Damit hat er Licht in ein Thema gebracht, dass die Wissenschaft gemeinhin stiefmütterlich behandelt: Kochen. Der britische Tieftemperaturphysiker und Hobbykoch Nicholas Kurti servierte 1969 der Royal Society ein Omelette Surprise, das im Gegensatz zur traditionellen Art außen kalt und innen heiß ist.

Versuch und Irrtum

Er nutzte eine Mikrowelle, um das Innere zu erwärmen. Mit derlei Experimenten rief er die Gattung der Gastrophysics ins Leben, einen Vorläufer der Molekularküche, die in den Neunzigerjahren von dem Schweizer Hervé This begründet wurde und durch Köche wie Ferran Adria oder Heston Blumenthal in ihren Restaurants den Gästen schmackhaft gemacht wurde. Kurti war dennoch unzufrieden mit den Forschungsergebnissen zu Vorgängen, die beim Kochen rohe, teils ungenießbare Zutaten in gegarte, leicht bekömmliche Kostbarkeiten verwandelten. „Es ist absurd, dass wir über die Temperatur im Zentrum der Sonne mehr wissen als über jene im Inneren eines Soufflés“, sagte Kurti.

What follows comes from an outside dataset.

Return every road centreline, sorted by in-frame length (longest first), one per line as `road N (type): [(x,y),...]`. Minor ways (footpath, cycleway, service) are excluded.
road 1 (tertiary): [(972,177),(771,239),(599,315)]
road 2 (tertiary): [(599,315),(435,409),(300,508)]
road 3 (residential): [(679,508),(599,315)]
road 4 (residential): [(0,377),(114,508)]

Jahrhundertelang schmorten, grillten, dämpften und kühlten Köche in aller Welt nach den Methoden, die sie entweder von ihren Lehrherren übernommen hatten oder die sie selber entwickelten – oftmals mehr im Stil von Versuch und Irrtum.

Keine Tricks

In den vergangenen Jahren, ausgelöst durch die Erfolge Adrias, beschäftigten sich zunehmend mehr Köche mit den Grundlagen ihrer Disziplin, um innovativere Gerichte servieren zu können. Doch selten haben sie die Möglichkeit, ganze Versuchsanordnungen und Probenreihen durchzuführen. „Die Forschung für neue Produkte besorgt im Prinzip nur die Lebensmittelindustrie“, sagt Myhrvold, der vergangene Woche in Mainz, vor einem rappelvollen Hörsaal des Max-Planck-Instituts für Polymerforschung, die wesentlichen Entdeckungen seiner sechsjährigen Arbeit über die physikalischen Geheimnisse der Kochkunst präsentierte.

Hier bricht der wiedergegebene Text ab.